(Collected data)
-------------------------

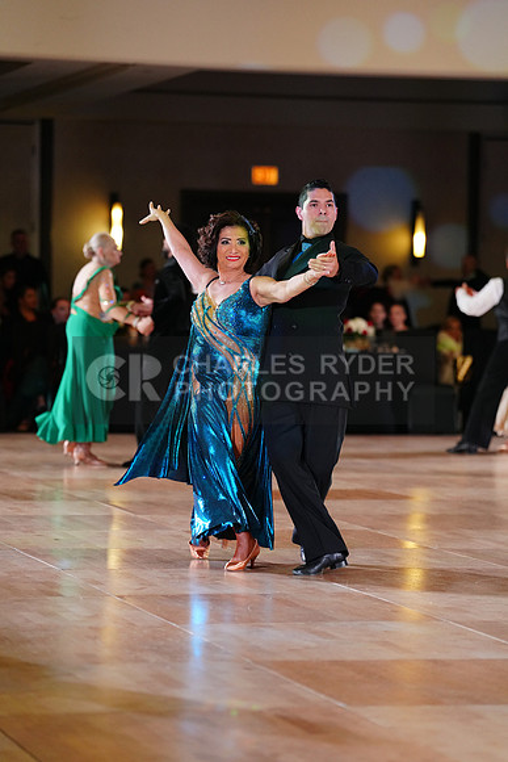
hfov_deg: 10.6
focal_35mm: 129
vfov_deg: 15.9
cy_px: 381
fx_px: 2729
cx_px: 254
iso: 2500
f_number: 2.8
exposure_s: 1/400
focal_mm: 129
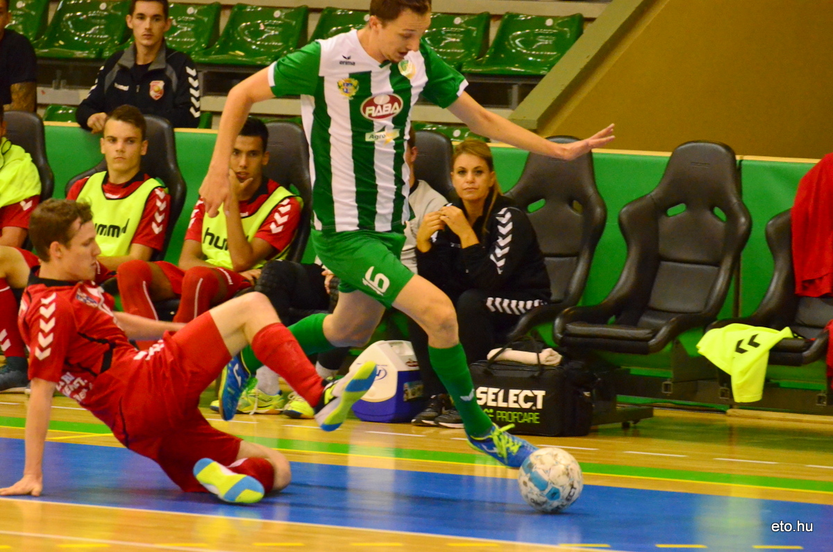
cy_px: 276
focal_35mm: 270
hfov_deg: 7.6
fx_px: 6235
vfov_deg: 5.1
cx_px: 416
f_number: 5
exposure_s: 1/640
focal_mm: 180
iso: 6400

-------------------------

Restate word for word only the lines that run from the line holding "f_number: 2.8" to the end of the data, both ends kept, leaving every picture out.

f_number: 2.8
exposure_s: 1/400
focal_mm: 129
cy_px: 276
focal_35mm: 270
hfov_deg: 7.6
fx_px: 6235
vfov_deg: 5.1
cx_px: 416
f_number: 5
exposure_s: 1/640
focal_mm: 180
iso: 6400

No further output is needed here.